Stored data:
- - -

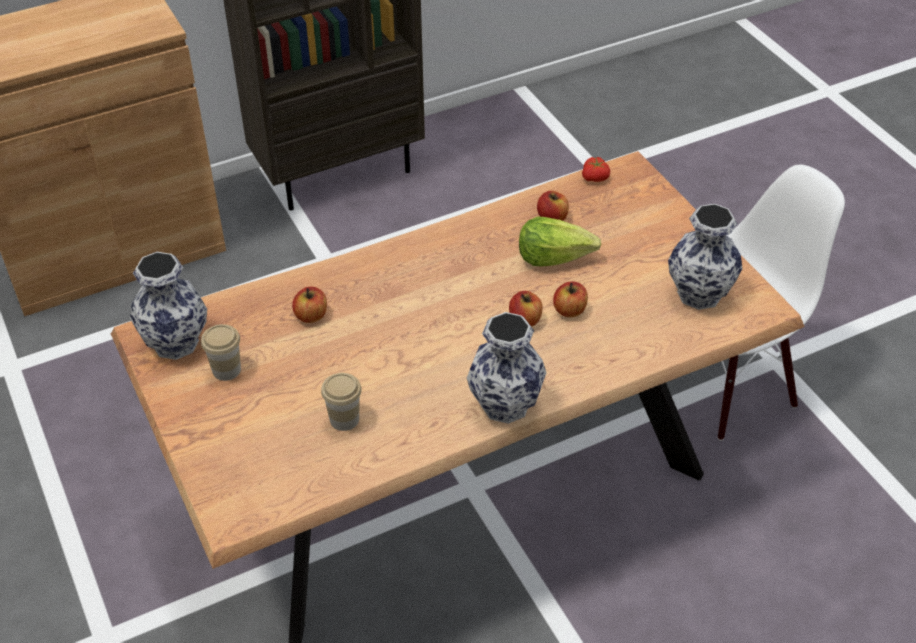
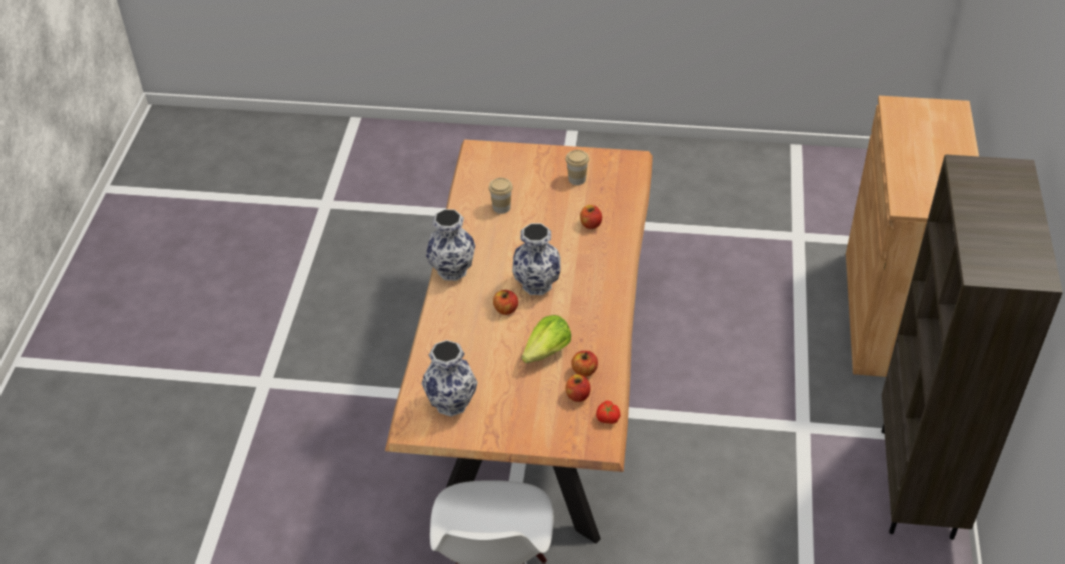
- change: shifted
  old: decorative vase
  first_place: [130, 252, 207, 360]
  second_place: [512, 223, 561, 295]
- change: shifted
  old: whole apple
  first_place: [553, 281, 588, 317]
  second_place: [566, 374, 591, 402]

- - -

:: Exercise brief ::
From the first line to the last, restate the entries exactly, without pictures.

:: Result ::
- change: shifted
  old: decorative vase
  first_place: [130, 252, 207, 360]
  second_place: [512, 223, 561, 295]
- change: shifted
  old: whole apple
  first_place: [553, 281, 588, 317]
  second_place: [566, 374, 591, 402]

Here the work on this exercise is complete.